Public comments can be submitted through February 10, according to the news release, at which time a decision will be rendered. A 15-day protest period will then commence, followed by a 30-day appeal period for the final decision.
The EIS considered five alternatives, including the termination of grazing on all nine allotments. Wild horses and burros are not allowed on those lands (denoted by a red border in the following map), although the tiny Spring Creek Basin HMA is about 50 miles to the west (blue border).
Although wild horses are not involved, management of western rangelands is always of interest, because privately owned livestock might be treated differently than the horses.
Table 2.1-1 in the EIS, for the proposed alternative, gives the size of the allotments, the available forage and the grazing periods.
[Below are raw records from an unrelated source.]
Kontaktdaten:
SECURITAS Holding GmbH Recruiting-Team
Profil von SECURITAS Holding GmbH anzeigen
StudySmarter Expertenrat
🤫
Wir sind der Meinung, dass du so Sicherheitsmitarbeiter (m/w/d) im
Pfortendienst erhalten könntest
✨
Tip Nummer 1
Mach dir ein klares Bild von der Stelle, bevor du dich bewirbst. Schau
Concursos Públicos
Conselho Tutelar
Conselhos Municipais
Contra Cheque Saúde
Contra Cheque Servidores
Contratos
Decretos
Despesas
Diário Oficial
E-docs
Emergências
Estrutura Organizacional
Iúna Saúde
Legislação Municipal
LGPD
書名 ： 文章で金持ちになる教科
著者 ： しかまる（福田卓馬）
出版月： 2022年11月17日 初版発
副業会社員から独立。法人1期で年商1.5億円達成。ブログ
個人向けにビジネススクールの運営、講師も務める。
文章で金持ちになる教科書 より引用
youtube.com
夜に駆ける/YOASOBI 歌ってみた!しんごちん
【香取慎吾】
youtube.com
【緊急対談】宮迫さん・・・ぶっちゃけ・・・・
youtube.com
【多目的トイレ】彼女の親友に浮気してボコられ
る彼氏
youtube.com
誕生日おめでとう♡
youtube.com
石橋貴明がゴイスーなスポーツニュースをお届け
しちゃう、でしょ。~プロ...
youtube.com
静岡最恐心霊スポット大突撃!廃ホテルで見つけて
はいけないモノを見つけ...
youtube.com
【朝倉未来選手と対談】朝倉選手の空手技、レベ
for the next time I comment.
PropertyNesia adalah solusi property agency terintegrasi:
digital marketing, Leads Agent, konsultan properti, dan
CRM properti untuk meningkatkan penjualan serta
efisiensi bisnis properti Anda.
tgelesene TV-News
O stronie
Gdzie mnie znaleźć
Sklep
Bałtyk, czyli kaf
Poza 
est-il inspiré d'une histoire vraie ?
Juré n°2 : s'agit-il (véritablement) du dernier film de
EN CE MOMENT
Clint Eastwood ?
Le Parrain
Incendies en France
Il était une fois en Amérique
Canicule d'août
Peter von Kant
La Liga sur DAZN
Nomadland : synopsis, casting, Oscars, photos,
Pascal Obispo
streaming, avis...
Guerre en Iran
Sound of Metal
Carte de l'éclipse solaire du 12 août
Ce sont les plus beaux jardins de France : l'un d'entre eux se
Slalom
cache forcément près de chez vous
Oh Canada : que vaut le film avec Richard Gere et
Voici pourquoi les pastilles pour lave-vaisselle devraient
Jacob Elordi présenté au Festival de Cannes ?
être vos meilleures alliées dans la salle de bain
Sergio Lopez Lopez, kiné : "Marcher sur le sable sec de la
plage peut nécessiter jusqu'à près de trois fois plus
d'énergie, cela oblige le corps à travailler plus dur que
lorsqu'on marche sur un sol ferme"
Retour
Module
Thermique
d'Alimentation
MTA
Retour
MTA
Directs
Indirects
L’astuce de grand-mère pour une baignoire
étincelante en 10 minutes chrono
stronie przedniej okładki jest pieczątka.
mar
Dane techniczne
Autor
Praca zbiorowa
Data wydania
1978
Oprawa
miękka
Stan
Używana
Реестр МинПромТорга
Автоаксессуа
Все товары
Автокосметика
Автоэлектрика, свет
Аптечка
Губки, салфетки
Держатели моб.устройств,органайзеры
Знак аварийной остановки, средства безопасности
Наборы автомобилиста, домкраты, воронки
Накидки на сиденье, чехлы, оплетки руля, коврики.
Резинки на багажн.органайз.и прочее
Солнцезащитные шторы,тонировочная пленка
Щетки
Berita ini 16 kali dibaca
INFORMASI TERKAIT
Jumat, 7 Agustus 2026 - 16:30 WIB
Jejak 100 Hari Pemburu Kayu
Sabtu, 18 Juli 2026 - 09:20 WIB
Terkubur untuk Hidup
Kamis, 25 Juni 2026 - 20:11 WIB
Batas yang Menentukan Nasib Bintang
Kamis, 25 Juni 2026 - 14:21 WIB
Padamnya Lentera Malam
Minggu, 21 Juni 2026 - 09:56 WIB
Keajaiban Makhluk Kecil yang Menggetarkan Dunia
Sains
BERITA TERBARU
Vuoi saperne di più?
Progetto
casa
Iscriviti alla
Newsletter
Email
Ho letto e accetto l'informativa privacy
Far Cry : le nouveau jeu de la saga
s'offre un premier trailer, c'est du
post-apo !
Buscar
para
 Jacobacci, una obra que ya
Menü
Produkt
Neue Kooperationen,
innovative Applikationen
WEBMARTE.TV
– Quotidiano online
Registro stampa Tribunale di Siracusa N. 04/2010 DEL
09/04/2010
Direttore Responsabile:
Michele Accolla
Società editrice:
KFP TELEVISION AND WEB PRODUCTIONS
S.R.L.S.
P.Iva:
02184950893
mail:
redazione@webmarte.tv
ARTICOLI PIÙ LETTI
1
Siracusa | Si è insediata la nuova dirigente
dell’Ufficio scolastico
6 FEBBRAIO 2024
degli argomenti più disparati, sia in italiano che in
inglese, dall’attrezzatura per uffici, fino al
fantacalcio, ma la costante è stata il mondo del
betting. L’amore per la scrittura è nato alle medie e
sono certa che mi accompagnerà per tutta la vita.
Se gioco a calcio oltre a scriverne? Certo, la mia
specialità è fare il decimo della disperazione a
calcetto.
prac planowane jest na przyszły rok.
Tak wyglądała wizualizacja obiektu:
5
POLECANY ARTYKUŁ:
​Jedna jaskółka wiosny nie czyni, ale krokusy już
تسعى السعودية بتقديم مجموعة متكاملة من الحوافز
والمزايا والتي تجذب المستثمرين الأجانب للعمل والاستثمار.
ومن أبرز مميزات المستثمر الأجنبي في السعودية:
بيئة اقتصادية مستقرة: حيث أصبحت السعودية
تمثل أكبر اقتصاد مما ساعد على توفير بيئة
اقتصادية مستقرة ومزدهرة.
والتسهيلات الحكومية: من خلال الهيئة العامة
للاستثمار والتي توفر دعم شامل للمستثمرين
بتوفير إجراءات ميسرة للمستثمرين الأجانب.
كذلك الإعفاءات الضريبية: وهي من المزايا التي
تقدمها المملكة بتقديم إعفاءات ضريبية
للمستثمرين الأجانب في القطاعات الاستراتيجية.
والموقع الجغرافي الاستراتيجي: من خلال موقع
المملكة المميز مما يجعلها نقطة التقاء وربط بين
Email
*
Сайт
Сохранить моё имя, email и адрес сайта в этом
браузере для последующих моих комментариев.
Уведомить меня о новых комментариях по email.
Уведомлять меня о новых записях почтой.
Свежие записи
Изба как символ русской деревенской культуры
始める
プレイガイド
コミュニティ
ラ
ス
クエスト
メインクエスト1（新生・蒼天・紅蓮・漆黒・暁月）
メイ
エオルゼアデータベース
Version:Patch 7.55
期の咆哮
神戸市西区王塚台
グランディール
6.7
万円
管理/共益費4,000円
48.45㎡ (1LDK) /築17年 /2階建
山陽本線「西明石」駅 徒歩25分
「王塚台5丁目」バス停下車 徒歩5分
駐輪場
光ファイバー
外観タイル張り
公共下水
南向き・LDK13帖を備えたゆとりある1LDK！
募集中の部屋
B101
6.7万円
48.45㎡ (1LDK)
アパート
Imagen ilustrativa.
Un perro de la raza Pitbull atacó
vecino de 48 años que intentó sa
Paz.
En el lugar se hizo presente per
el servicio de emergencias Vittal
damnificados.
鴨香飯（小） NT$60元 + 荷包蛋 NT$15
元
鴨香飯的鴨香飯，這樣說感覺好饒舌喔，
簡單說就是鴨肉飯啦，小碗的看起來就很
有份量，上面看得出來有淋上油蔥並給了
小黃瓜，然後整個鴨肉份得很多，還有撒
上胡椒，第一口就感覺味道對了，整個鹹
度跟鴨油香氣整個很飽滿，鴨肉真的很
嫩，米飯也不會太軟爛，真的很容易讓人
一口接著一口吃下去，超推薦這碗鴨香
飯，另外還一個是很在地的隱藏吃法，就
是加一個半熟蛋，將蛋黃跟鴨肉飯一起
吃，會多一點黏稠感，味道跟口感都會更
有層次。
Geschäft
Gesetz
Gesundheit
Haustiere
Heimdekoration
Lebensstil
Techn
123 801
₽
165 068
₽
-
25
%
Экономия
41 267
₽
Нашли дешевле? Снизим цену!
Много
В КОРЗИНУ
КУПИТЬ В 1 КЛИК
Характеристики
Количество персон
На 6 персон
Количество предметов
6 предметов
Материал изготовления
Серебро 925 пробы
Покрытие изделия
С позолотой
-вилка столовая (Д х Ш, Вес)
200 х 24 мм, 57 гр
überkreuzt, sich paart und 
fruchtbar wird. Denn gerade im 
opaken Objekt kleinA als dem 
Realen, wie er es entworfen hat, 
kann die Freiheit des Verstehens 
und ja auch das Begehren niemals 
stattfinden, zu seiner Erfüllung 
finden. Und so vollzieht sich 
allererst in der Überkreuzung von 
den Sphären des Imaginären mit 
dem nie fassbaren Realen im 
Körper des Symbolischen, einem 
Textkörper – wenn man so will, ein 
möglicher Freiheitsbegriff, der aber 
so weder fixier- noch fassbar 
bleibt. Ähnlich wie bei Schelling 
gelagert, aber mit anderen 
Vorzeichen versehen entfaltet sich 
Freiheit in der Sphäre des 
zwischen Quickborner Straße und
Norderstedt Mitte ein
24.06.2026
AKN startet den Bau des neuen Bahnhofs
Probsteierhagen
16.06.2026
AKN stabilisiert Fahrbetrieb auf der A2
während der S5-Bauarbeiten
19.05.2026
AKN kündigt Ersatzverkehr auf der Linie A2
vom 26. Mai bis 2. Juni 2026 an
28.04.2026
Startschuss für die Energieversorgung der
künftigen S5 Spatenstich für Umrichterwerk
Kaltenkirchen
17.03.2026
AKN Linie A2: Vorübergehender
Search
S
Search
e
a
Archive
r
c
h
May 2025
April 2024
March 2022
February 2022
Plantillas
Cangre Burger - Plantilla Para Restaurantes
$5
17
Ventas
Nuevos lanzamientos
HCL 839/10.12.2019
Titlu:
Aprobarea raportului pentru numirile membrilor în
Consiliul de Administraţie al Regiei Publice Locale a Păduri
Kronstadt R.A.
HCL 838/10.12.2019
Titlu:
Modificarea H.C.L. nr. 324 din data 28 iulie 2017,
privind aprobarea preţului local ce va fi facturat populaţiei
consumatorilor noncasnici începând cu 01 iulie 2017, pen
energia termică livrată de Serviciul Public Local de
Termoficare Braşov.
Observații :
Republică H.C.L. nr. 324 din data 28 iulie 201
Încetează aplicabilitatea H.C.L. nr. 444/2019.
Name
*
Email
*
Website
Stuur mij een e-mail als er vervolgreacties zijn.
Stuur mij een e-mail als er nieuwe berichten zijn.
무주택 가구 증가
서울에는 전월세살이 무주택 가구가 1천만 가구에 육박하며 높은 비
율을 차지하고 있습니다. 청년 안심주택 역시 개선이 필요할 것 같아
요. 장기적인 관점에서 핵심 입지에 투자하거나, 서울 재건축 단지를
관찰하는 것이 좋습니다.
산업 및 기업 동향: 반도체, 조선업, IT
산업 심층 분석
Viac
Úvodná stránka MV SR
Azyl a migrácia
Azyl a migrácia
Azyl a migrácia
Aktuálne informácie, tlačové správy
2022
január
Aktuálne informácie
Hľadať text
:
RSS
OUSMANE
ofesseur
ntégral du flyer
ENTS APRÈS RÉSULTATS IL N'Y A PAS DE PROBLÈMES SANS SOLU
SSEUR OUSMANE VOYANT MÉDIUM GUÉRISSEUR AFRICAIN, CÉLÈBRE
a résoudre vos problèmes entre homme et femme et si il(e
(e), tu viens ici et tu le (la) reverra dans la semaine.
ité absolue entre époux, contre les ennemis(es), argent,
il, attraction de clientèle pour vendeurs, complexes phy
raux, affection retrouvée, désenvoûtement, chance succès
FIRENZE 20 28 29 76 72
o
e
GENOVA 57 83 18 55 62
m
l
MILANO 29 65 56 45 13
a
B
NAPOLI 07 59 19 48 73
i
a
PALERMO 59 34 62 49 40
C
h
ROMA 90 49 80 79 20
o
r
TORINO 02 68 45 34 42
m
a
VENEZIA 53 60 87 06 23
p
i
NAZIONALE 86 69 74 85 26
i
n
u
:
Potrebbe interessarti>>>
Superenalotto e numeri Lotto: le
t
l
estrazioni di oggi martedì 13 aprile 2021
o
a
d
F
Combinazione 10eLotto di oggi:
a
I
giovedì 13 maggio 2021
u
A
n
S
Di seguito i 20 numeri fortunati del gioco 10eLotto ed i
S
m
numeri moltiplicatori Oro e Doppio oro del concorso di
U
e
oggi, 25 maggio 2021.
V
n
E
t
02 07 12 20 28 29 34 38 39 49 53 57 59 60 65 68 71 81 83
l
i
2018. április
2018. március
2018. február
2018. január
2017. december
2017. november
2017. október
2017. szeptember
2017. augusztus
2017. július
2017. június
Those data were copied into a spreadsheet so the population densities (stocking rates) can be determined.
The Cox Park allotment was omitted because it is small and only 51% on public lands.
The American Flats allotment included six horses (domestic), equivalent to 30 sheep, for a total of 580 such animals.
Although the allotments are permitted for sheep, converting them to cow/calf pairs puts the numbers into familiar territory and allows a direct comparison to stocking rates for wild horses.
Given that one cow/calf pair is equivalent to five domestic sheep, in terms of its resource requirements, the 1,230 sheep at American Lake convert to 246 cow/calf pairs.
Likewise for the other allotments.
The densities are reported in animals per thousand acres. Note the huge advantage of livestock compared to wild horses, the same pattern seen at Challis HMA. The target density for horses across all HMAs is one (27,000 animals on 27 million acres).
Folks, this is why the ranchers have to rotate pastures: They load these animals onto the land at rates that would destroy it in a matter of months.
It’s rape and pillage but they try to sell it as environmental stewardship.